====== 抜粋テキスト ======
山内教授のうつのお話-8

司会.簡単すぎるので心配になります。

PEY.ひとつのモデルとしてなるべく単純で広く説明可能なものを提示しました。
しかしこのことで治療が決定的に変わるということもないのです。
MA細胞を保護して回復を待つだけ、それが治療です。

司会.セロトニンの話はどうなったのでしょうか?

PEY.それはMA細胞の機能停止の結果、セロトニンが減少するので、それを補うのだと思います。

睡眠や食欲を整え、自殺を防げるならいいことです。

司会.最近の新しいうつ病にも適用してよろしいのでしょうか。

PEY.当然です。
むしろ、MAD成分の絡みあいが躁うつ病の本質であり、
時代を通して変わらない成分です。
ここまでの話では、社会との関連はまったく言及していません。
これまでのうつ病論は医学論ではなく、途中から検証不可能な社会論になってしまっていたのです。
その時々の流行りものだっただけで、
ネーミングがよければ、人々の印象に残る、その程度です。

世の中全体が頑張りすぎで、
それについていけない人をうつ病と呼ぶとしたら、
それは医学的な病気とは呼べません。

みんなが美白を目指している時に、
色黒の人がいたとして、
それを病気とは言わないわけです。

司会.笠原先生の4軸は、
1.陰鬱気分の持続、2.対他配慮、3.強迫性、4.精力性・強力性です。
1.3.4.はMAD理論でぴったりですが、対他配慮についてはいかがでしょうか。

PEY.それはうつの本質ではありません。
時代精神との相関で、非常に目立つものが、
対他配慮だったということではないでしょうか。
====== 記録一覧 ======
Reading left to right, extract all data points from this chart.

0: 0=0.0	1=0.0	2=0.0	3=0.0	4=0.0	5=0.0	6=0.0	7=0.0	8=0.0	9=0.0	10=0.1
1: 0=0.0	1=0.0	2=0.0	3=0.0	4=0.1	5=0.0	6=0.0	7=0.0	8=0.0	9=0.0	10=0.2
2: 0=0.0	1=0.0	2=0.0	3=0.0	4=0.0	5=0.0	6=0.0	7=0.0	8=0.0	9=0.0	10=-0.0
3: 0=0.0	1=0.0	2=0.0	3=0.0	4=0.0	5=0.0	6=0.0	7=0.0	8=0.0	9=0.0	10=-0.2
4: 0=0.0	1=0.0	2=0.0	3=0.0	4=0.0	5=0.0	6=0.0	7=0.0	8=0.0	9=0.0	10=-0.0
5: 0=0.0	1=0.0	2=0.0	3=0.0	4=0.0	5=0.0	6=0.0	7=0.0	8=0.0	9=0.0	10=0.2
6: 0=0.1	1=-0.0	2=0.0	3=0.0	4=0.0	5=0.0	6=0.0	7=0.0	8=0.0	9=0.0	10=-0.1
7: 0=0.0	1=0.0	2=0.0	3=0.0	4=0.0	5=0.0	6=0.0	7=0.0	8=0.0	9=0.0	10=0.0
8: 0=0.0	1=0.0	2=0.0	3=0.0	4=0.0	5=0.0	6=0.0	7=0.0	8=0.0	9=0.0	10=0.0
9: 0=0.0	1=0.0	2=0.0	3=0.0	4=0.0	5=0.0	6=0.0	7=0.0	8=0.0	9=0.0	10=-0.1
======
■ **取り組む課題**:
うつ病をめぐる対談について、次の問いに答えてください。
1. PEYは、治療とは何をすることだと述べていますか。
2. PEYによると、セロトニンが減少するのは何の結果ですか。
3. 笠原先生の4軸のうち、PEYが「うつの本質ではありません」と答えたものはどれですか。

■ **課題の解答**:
1. MA細胞を保護して回復を待つことです。
2. MA細胞の機能停止の結果です。
3. 対他配慮です。